Dataset items
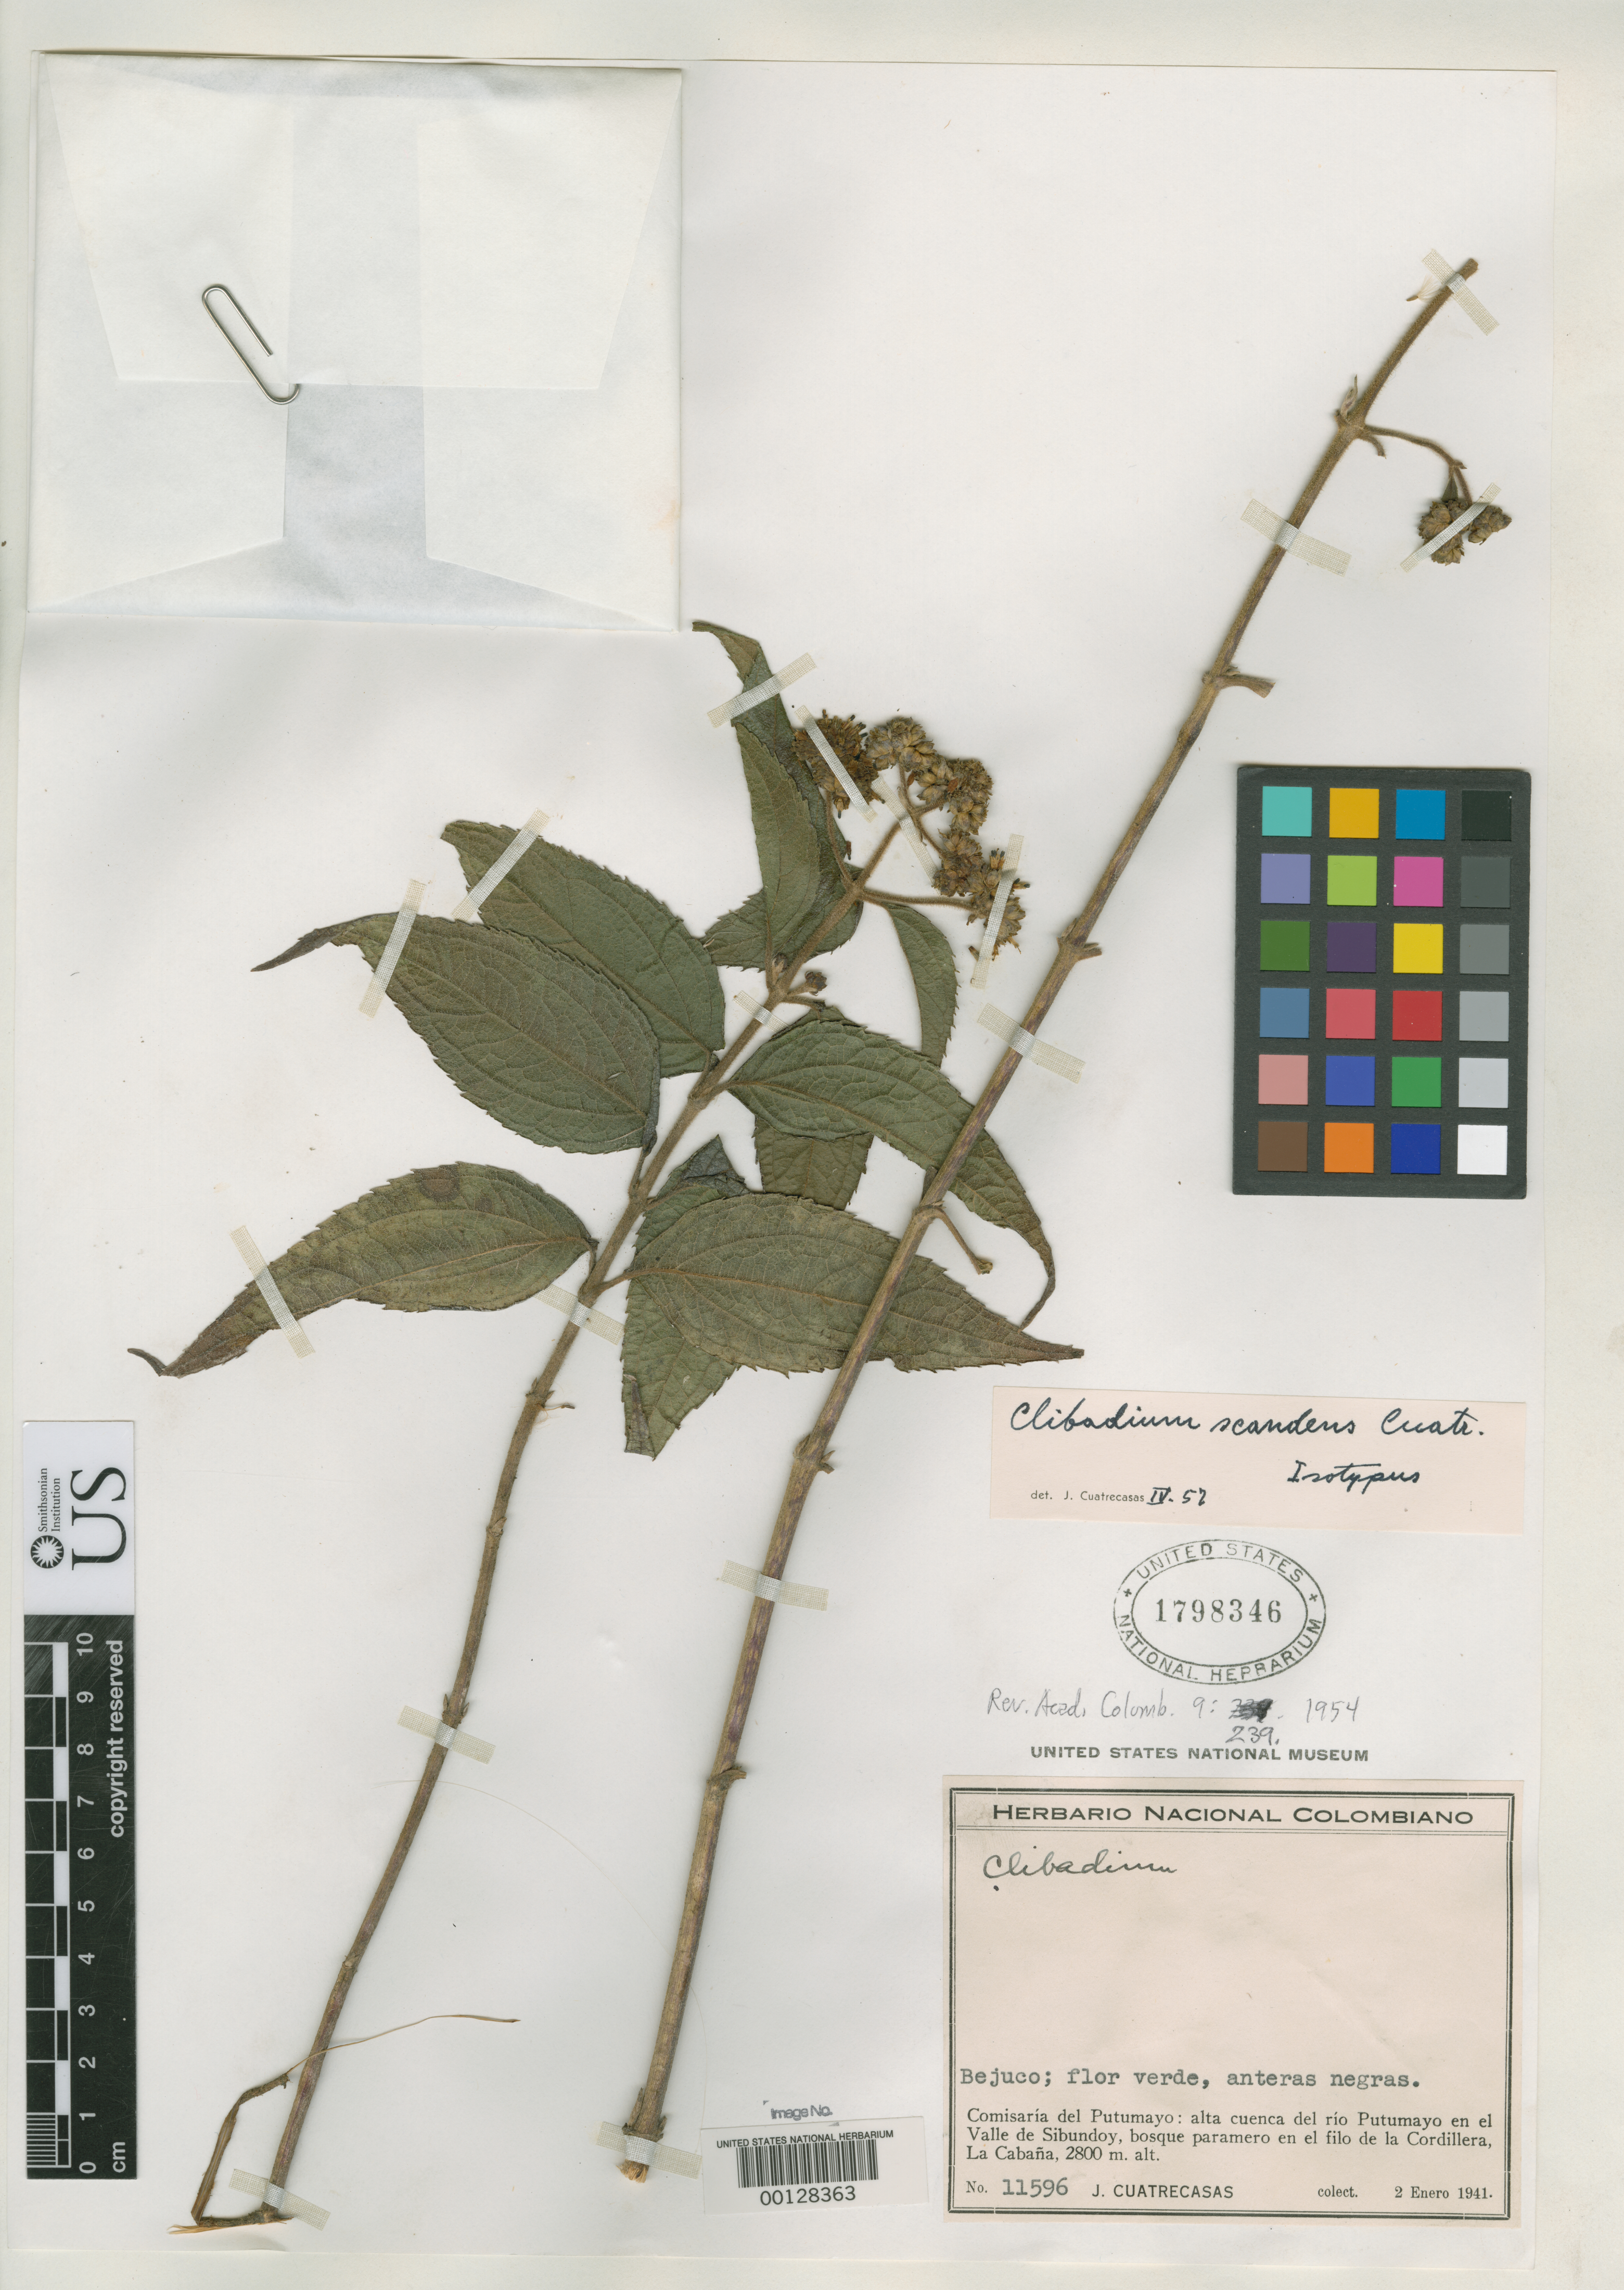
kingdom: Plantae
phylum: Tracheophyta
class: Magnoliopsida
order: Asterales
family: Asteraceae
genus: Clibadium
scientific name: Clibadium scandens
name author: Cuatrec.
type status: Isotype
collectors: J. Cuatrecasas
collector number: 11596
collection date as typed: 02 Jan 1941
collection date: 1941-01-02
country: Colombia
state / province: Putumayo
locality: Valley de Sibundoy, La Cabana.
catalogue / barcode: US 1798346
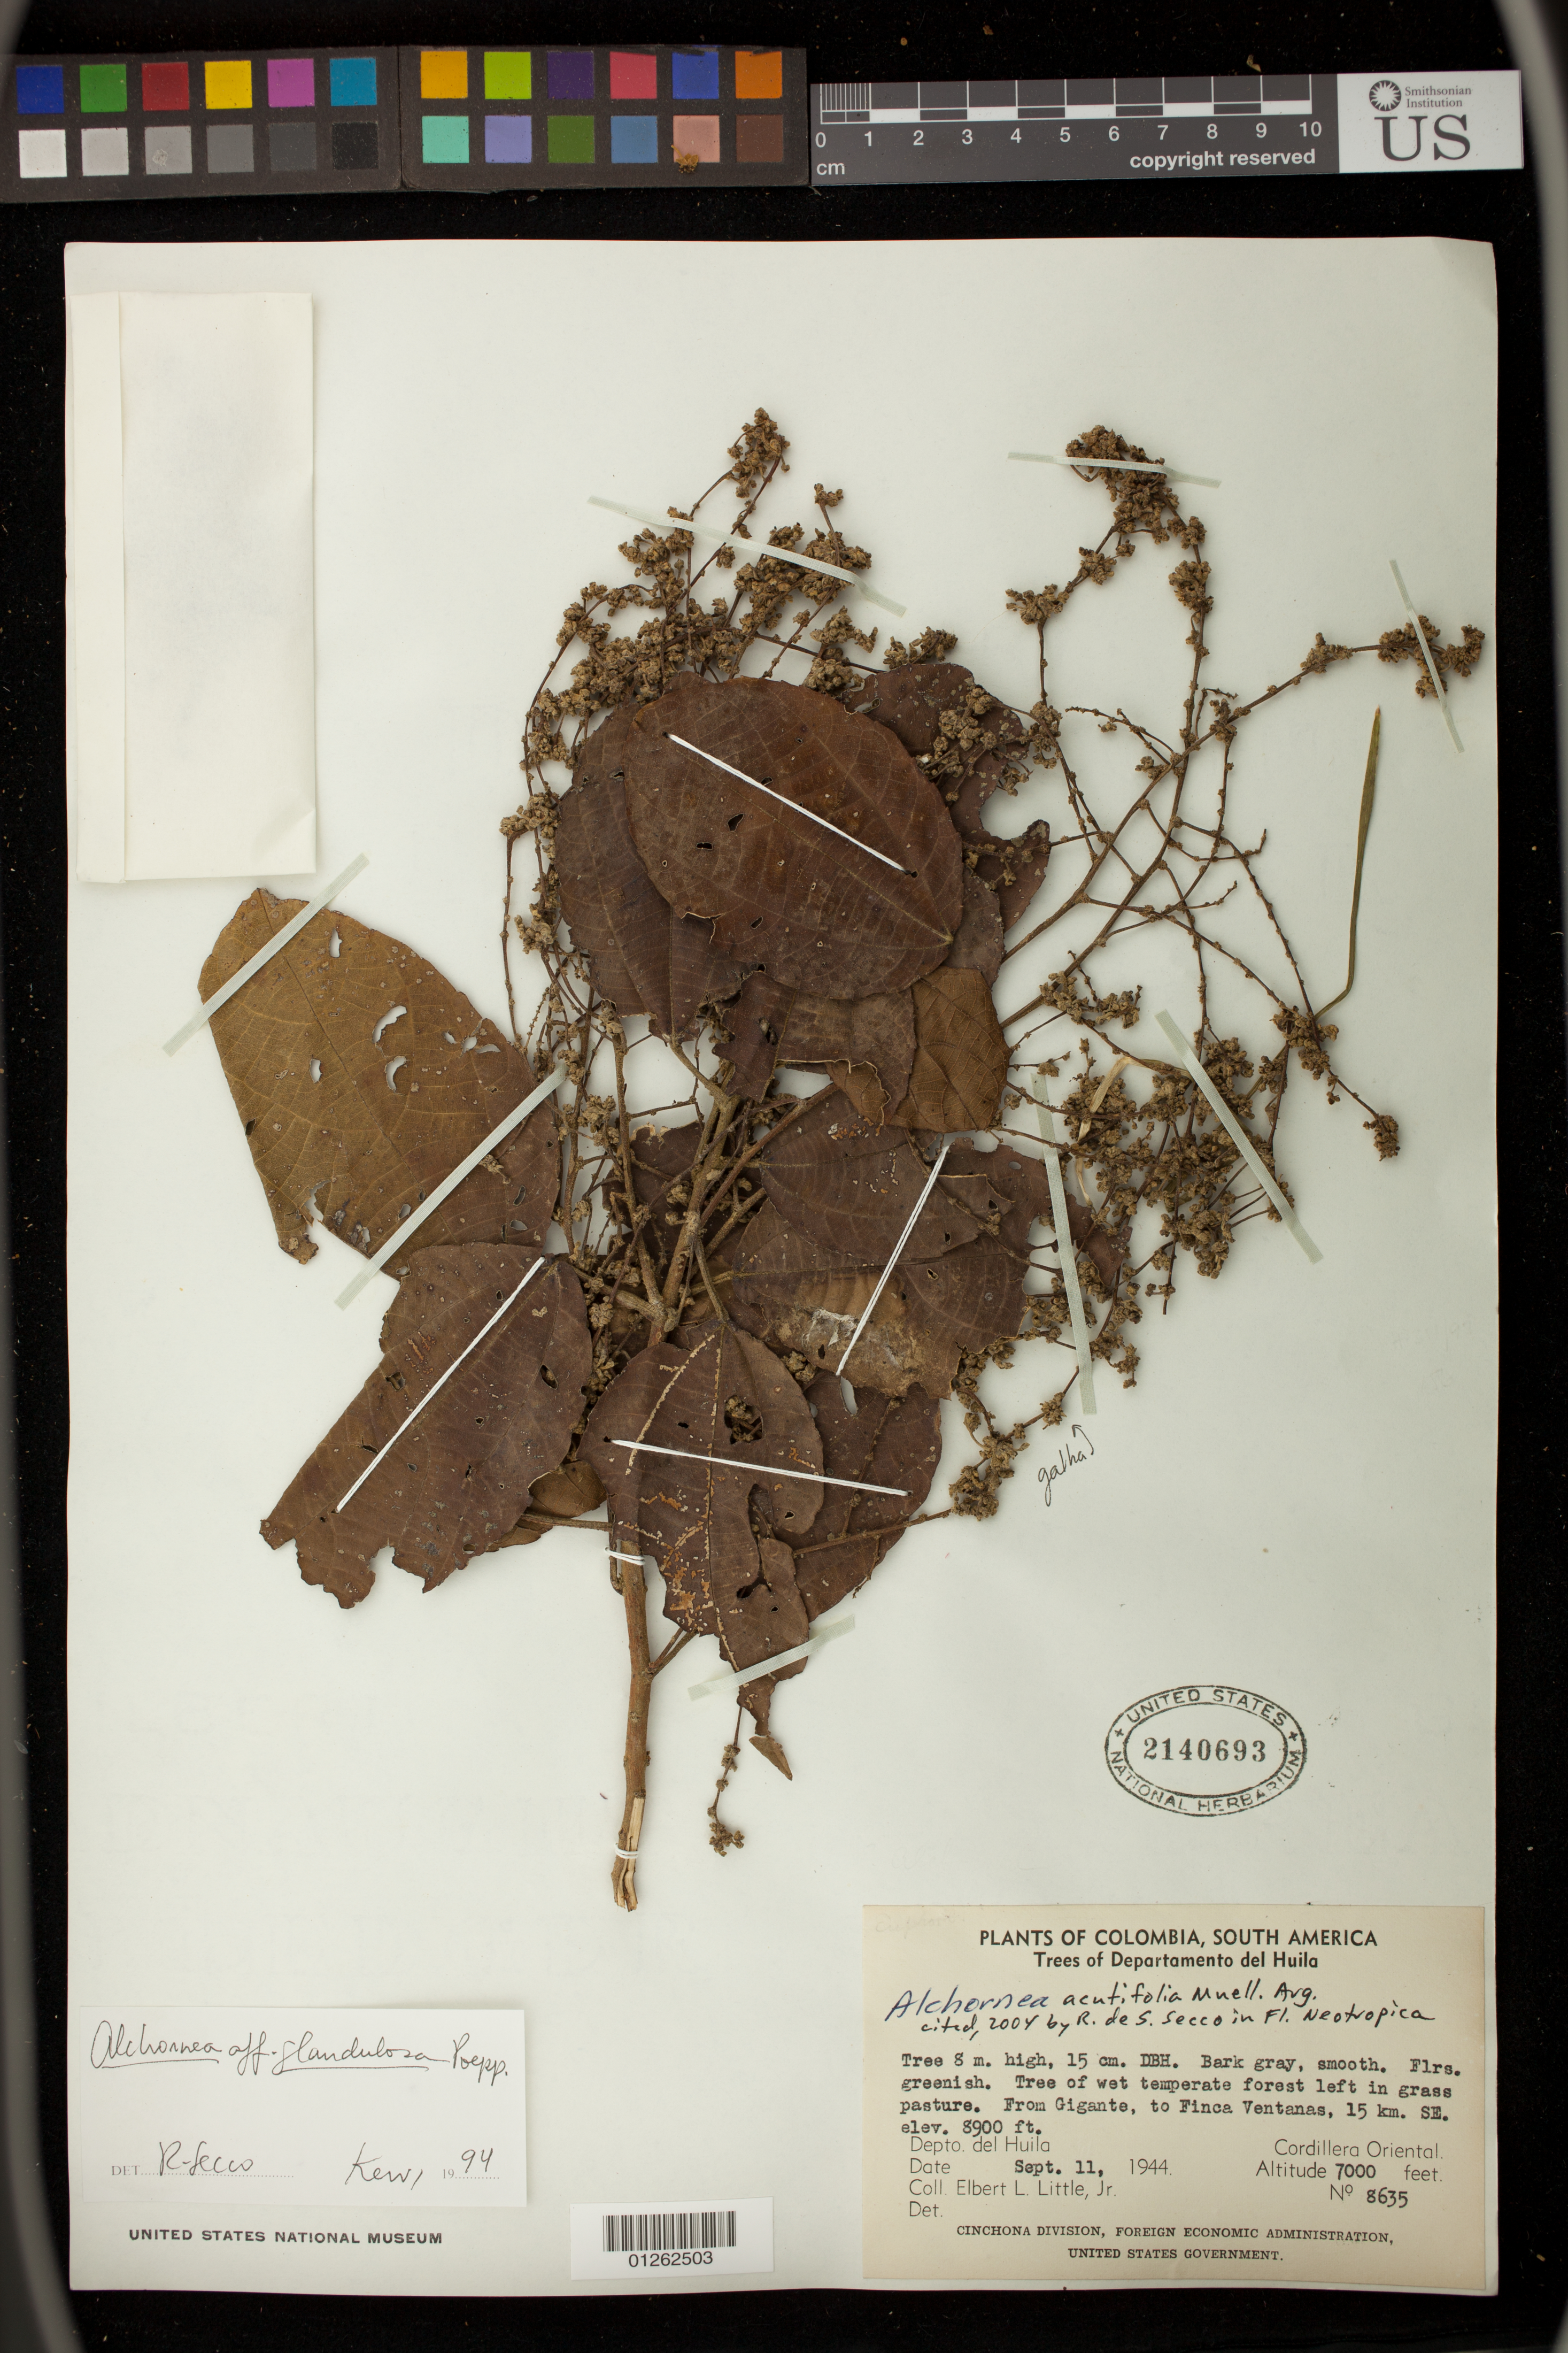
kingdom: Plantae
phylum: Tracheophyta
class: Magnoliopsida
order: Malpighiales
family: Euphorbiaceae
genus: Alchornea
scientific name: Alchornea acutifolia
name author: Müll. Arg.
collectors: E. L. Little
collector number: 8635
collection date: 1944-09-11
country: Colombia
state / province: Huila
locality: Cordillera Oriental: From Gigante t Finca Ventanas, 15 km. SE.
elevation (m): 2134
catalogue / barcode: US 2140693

** GIVEN INSTRUCTION **
Lay out the stretch from the line containing "locality: Valley de Sibundoy, La Cabana." through the end of the records as a JSON list of strings, one string per line, with blank lines left out and both ends included. Leave the pictures out of the answer.

** SOLUTION FOR THIS TASK **
[
  "locality: Valley de Sibundoy, La Cabana.",
  "catalogue / barcode: US 1798346",
  "kingdom: Plantae",
  "phylum: Tracheophyta",
  "class: Magnoliopsida",
  "order: Malpighiales",
  "family: Euphorbiaceae",
  "genus: Alchornea",
  "scientific name: Alchornea acutifolia",
  "name author: Müll. Arg.",
  "collectors: E. L. Little",
  "collector number: 8635",
  "collection date: 1944-09-11",
  "country: Colombia",
  "state / province: Huila",
  "locality: Cordillera Oriental: From Gigante t Finca Ventanas, 15 km. SE.",
  "elevation (m): 2134",
  "catalogue / barcode: US 2140693"
]